Chicago Athenaeum
- Established: 1988
- Location: 601 S Prospect St, Galena, IL 61036
- President: Christian Narkiewicz-Laine
- Curator: Loannis Karalias
- Website: www.chi-athenaeum.org

= Chicago Athenaeum =

Architecture and design museum in Illinois, US

The Chicago Athenaeum is a private museum of architecture and design, based in Galena, Illinois. The museum focuses on the art of design in all areas of the discipline: architecture, industrial and product design, graphics, landscape architecture, and urban planning. Among its goals is to advance public education on how design can positively impact the human environment. The museum awards numerous prizes for architecture and design.

==History==
The museum was founded in 1988 in Chicago, moved to Schaumburg, Illinois in 1998, and to Galena, Illinois in 2004. The museum in Galena is located in a former brewery building (Fulton Brewery, later Galena Brewery, Eulberg & Sons).

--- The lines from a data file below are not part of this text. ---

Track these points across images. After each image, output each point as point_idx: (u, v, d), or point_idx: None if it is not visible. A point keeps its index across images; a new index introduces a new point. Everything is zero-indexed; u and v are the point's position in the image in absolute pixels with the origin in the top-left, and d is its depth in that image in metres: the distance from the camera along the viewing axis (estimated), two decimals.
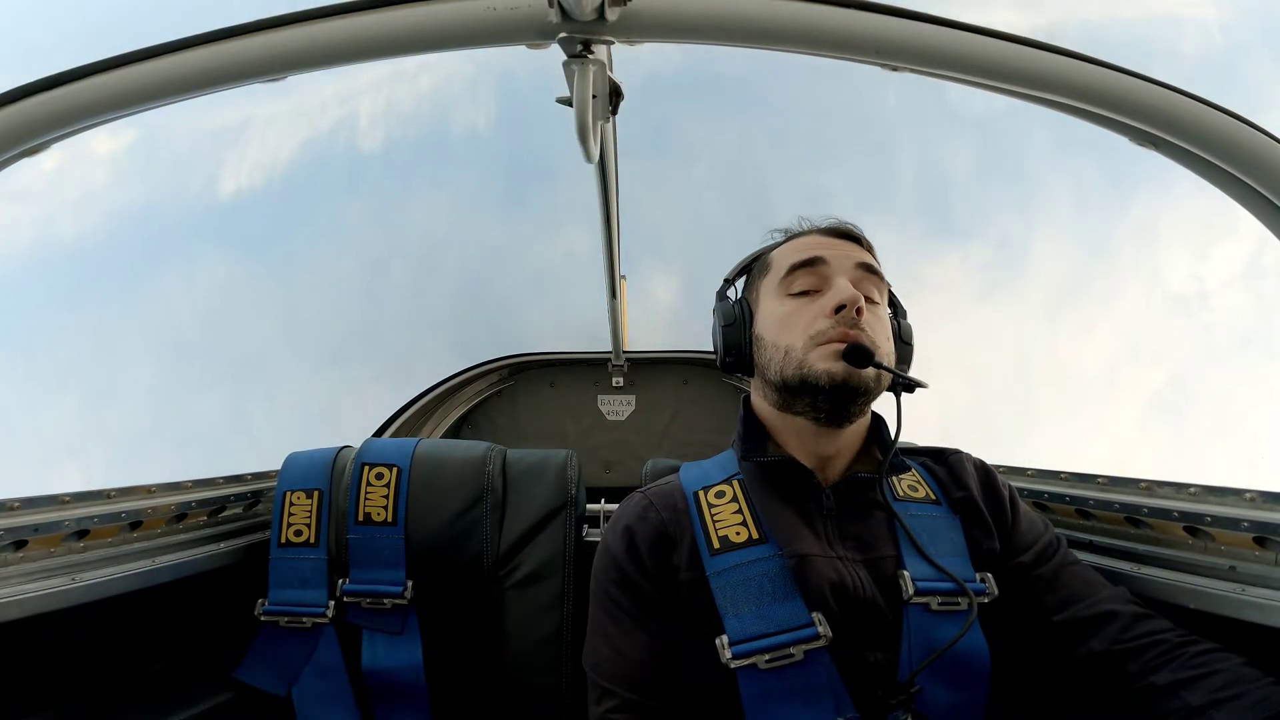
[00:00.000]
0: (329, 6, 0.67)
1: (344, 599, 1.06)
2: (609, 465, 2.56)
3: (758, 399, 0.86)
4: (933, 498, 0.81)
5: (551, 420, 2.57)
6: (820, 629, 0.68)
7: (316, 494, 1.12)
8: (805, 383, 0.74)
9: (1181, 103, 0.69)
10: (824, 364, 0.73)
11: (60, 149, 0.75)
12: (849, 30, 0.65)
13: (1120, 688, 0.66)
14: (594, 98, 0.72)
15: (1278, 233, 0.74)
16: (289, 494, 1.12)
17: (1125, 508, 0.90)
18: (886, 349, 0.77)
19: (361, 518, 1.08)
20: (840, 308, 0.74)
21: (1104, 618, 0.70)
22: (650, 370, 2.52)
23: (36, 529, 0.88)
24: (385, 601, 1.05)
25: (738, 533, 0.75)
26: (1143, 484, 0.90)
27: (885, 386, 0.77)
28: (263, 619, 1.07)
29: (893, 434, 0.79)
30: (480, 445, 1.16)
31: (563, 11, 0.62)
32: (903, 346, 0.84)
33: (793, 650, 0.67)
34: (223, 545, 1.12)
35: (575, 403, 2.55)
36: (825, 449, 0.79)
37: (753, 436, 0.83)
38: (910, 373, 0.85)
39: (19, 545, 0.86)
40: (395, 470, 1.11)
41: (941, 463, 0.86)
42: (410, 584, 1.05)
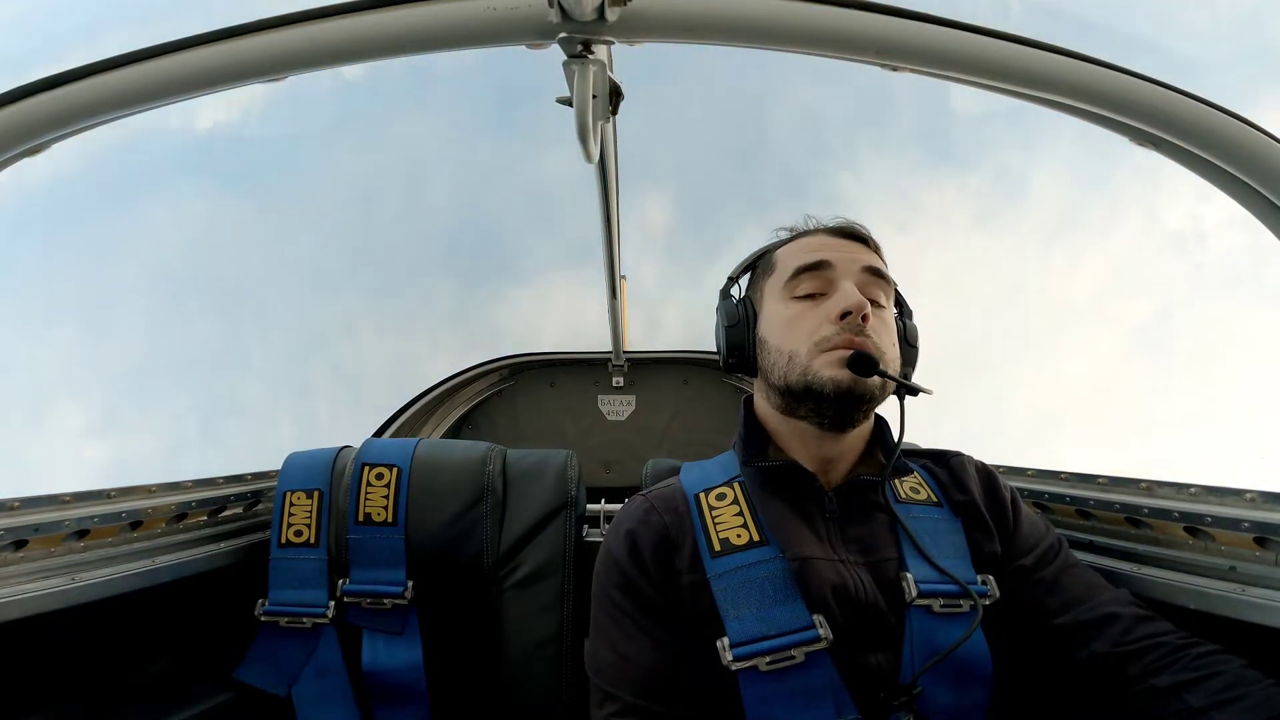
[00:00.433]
0: (329, 6, 0.67)
1: (344, 599, 1.06)
2: (609, 465, 2.56)
3: (760, 401, 0.86)
4: (934, 500, 0.81)
5: (551, 420, 2.57)
6: (821, 631, 0.68)
7: (317, 494, 1.12)
8: (809, 390, 0.73)
9: (1181, 103, 0.69)
10: (828, 371, 0.72)
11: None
12: (849, 30, 0.65)
13: (1121, 690, 0.66)
14: (594, 98, 0.72)
15: (1278, 233, 0.74)
16: (289, 494, 1.12)
17: (1125, 508, 0.90)
18: (891, 355, 0.76)
19: (362, 518, 1.08)
20: (846, 314, 0.73)
21: (1105, 620, 0.70)
22: (650, 370, 2.52)
23: (36, 529, 0.88)
24: (385, 602, 1.05)
25: (739, 535, 0.75)
26: (1143, 484, 0.90)
27: (890, 392, 0.76)
28: (263, 619, 1.07)
29: (896, 437, 0.79)
30: (480, 445, 1.16)
31: (563, 11, 0.62)
32: (908, 349, 0.84)
33: (794, 652, 0.67)
34: (223, 545, 1.12)
35: (575, 403, 2.55)
36: (828, 452, 0.79)
37: (754, 440, 0.83)
38: (915, 370, 0.85)
39: (19, 545, 0.86)
40: (395, 470, 1.11)
41: (943, 465, 0.86)
42: (410, 584, 1.05)
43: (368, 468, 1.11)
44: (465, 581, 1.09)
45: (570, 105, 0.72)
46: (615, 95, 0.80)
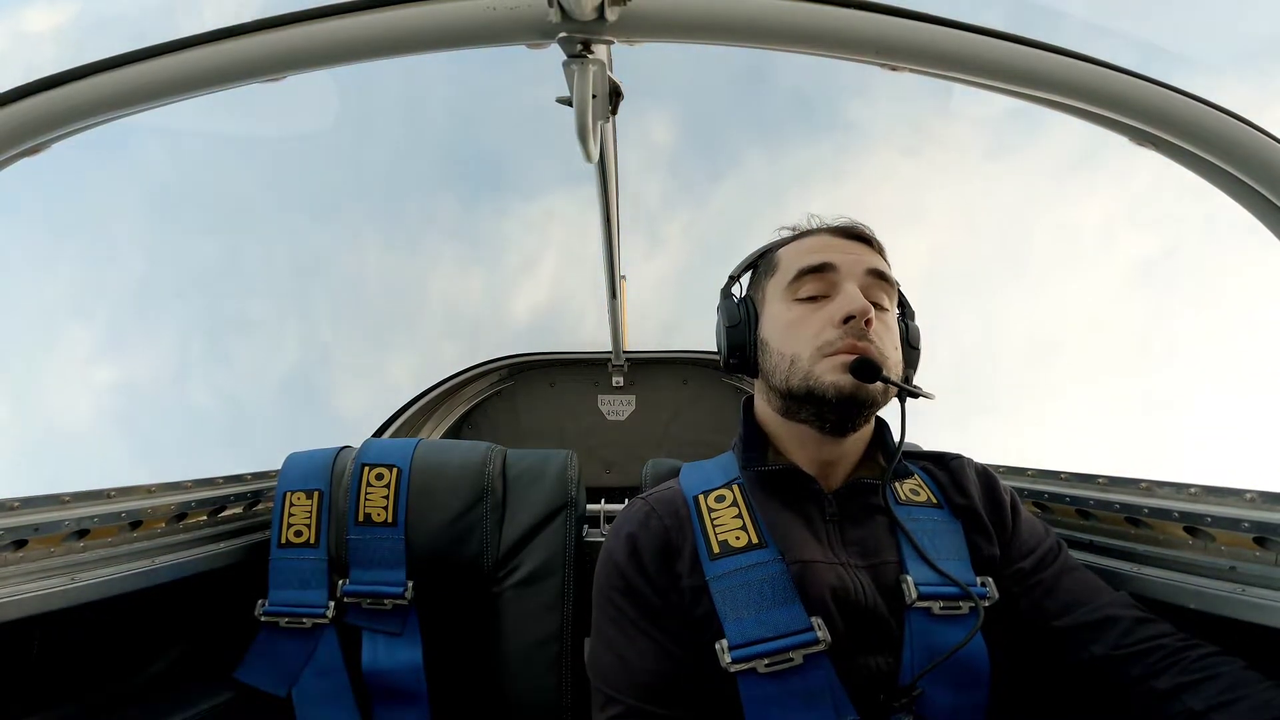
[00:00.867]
0: (329, 6, 0.67)
1: (344, 599, 1.06)
2: (609, 465, 2.56)
3: (760, 403, 0.86)
4: (934, 502, 0.81)
5: (551, 420, 2.57)
6: (820, 634, 0.68)
7: (316, 494, 1.12)
8: (811, 394, 0.73)
9: (1181, 103, 0.69)
10: (831, 376, 0.72)
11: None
12: (849, 30, 0.65)
13: (1121, 692, 0.66)
14: (594, 98, 0.72)
15: (1278, 233, 0.74)
16: (289, 494, 1.12)
17: (1125, 508, 0.90)
18: (894, 359, 0.76)
19: (361, 518, 1.08)
20: (849, 318, 0.73)
21: (1105, 622, 0.70)
22: (650, 370, 2.52)
23: (36, 529, 0.88)
24: (385, 602, 1.05)
25: (737, 537, 0.75)
26: (1143, 484, 0.90)
27: (892, 396, 0.76)
28: (263, 619, 1.07)
29: (897, 439, 0.79)
30: (480, 445, 1.16)
31: (563, 11, 0.62)
32: (910, 351, 0.84)
33: (792, 655, 0.67)
34: (223, 545, 1.12)
35: (575, 403, 2.55)
36: (828, 455, 0.79)
37: (754, 444, 0.83)
38: (916, 372, 0.85)
39: (19, 545, 0.86)
40: (395, 471, 1.11)
41: (943, 468, 0.86)
42: (410, 584, 1.05)
43: (368, 468, 1.11)
44: (465, 582, 1.09)
45: (570, 105, 0.72)
46: (615, 95, 0.80)
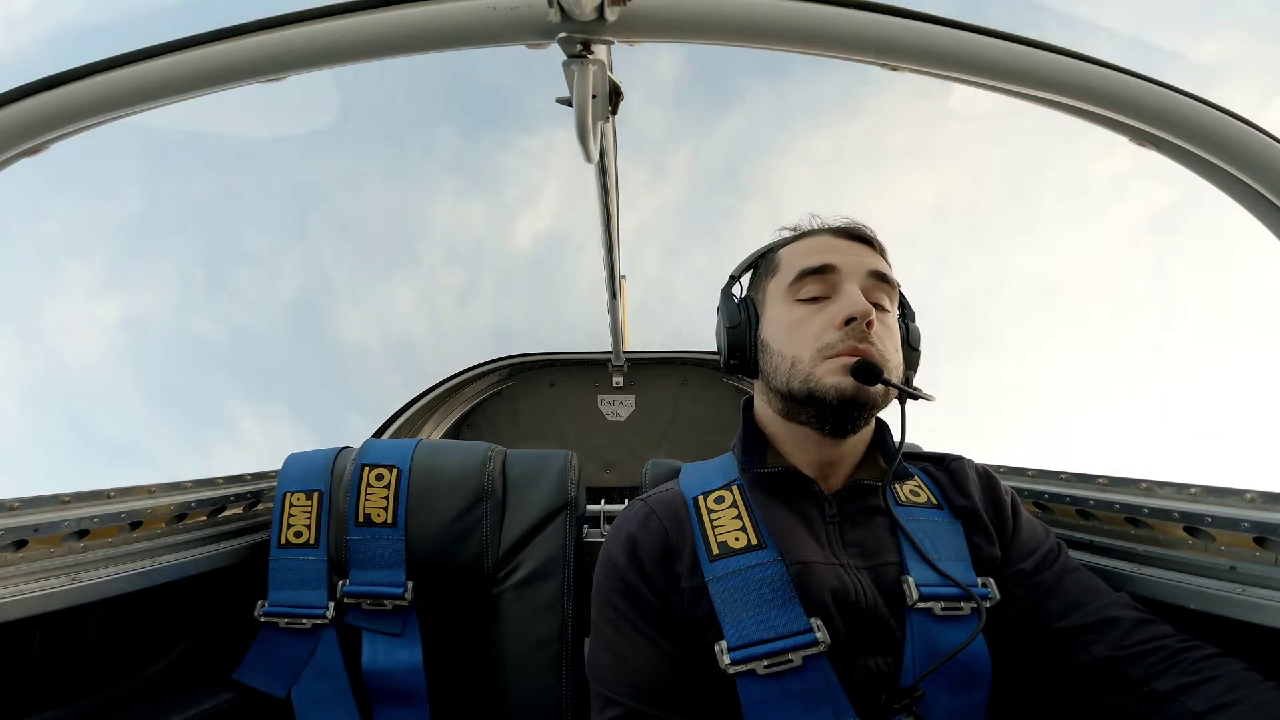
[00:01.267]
0: (329, 6, 0.67)
1: (344, 600, 1.06)
2: (609, 465, 2.56)
3: (760, 404, 0.85)
4: (934, 503, 0.81)
5: (551, 420, 2.57)
6: (819, 635, 0.68)
7: (316, 495, 1.12)
8: (812, 396, 0.73)
9: (1181, 103, 0.69)
10: (832, 379, 0.72)
11: None
12: (849, 30, 0.65)
13: (1122, 693, 0.66)
14: (594, 98, 0.72)
15: (1278, 233, 0.74)
16: (289, 495, 1.12)
17: (1125, 508, 0.90)
18: (895, 361, 0.76)
19: (361, 519, 1.08)
20: (850, 320, 0.73)
21: (1105, 624, 0.70)
22: (650, 370, 2.52)
23: (36, 529, 0.88)
24: (385, 603, 1.05)
25: (736, 538, 0.75)
26: (1143, 484, 0.90)
27: (892, 398, 0.76)
28: (262, 620, 1.07)
29: (897, 441, 0.79)
30: (480, 446, 1.16)
31: (563, 11, 0.62)
32: (910, 352, 0.84)
33: (791, 656, 0.67)
34: (223, 546, 1.12)
35: (575, 403, 2.55)
36: (828, 457, 0.79)
37: (753, 446, 0.83)
38: (917, 373, 0.85)
39: (19, 545, 0.86)
40: (395, 471, 1.11)
41: (943, 469, 0.86)
42: (410, 585, 1.05)
43: (367, 468, 1.11)
44: (465, 582, 1.08)
45: (570, 105, 0.72)
46: (615, 95, 0.80)
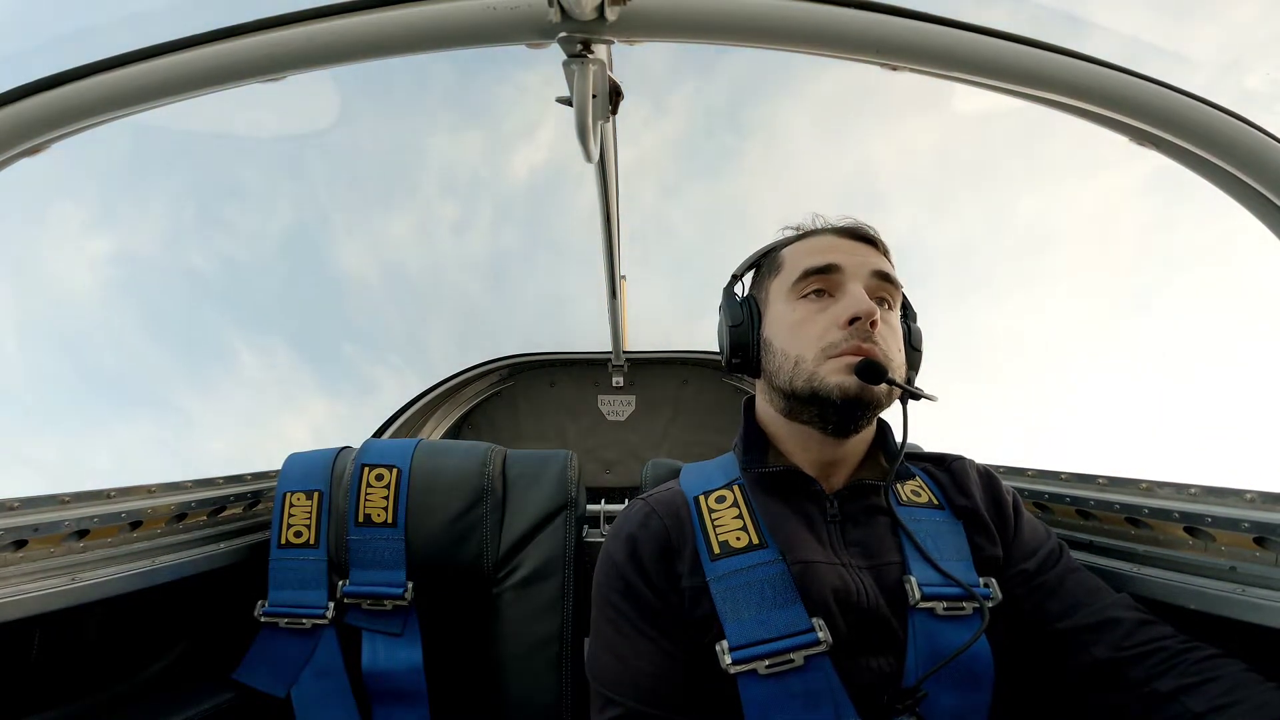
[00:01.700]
0: (329, 6, 0.67)
1: (344, 600, 1.06)
2: (609, 465, 2.56)
3: (762, 403, 0.85)
4: (935, 503, 0.81)
5: (551, 420, 2.57)
6: (821, 634, 0.67)
7: (316, 495, 1.12)
8: (815, 395, 0.73)
9: (1181, 102, 0.69)
10: (835, 378, 0.72)
11: None
12: (849, 30, 0.65)
13: (1122, 694, 0.66)
14: (594, 97, 0.72)
15: (1278, 232, 0.74)
16: (289, 495, 1.12)
17: (1125, 508, 0.90)
18: (898, 361, 0.76)
19: (361, 519, 1.08)
20: (854, 319, 0.72)
21: (1106, 624, 0.70)
22: (650, 370, 2.52)
23: (36, 529, 0.87)
24: (385, 603, 1.05)
25: (738, 538, 0.74)
26: (1143, 484, 0.90)
27: (895, 398, 0.76)
28: (262, 620, 1.07)
29: (899, 441, 0.79)
30: (480, 446, 1.16)
31: (563, 11, 0.62)
32: (912, 353, 0.84)
33: (793, 656, 0.67)
34: (223, 546, 1.12)
35: (575, 403, 2.55)
36: (830, 456, 0.79)
37: (754, 446, 0.83)
38: (919, 374, 0.85)
39: (19, 545, 0.86)
40: (395, 471, 1.11)
41: (944, 469, 0.86)
42: (410, 585, 1.05)
43: (367, 468, 1.11)
44: (465, 582, 1.08)
45: (570, 105, 0.72)
46: (615, 95, 0.80)
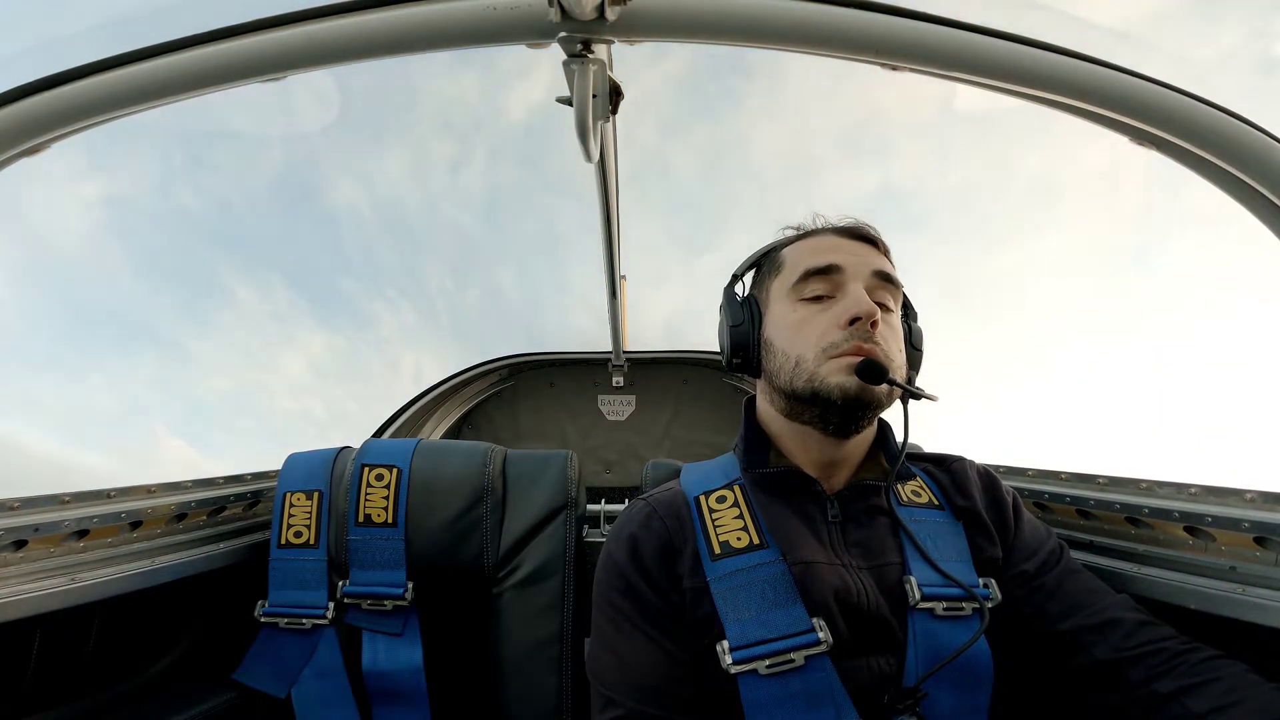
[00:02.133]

In Schaumburg, the museum occupied an old barn at 190 S. Roselle Rd., before the village evicted it in 2004. The Museum also maintained an International Sculpture Park with works of contemporary art. The sculpture park still exists, situated in a park behind the Prairie Center for the Arts.

==Work==
The museum aims to improve public knowledge and awareness on architecture and design, and how these two fields can affect human environment and the quality of life. It has held exhibitions on architecture and design in several countries, and also holds several international programs abroad. It currently maintains offices and operations in Chicago, Schaumburg, and Galena, Illinois, as well as Dublin, Ireland and Athens, Greece.

==Award programs==
Since 1996, the museum has organized the annual Good Design Awards. The Museum also co-organizes the American Architecture Awards, the American Prize for Architecture, the International Architecture Awards, and the Green Good Design Awards.

==Management==
The museum's president is Christian Narkiewicz-Laine. The vice president is Loannis Karalias who is also chief curator and director of design; the director of administration is Lary Sommers, and the director in Europe and COO is Kieran Conlon.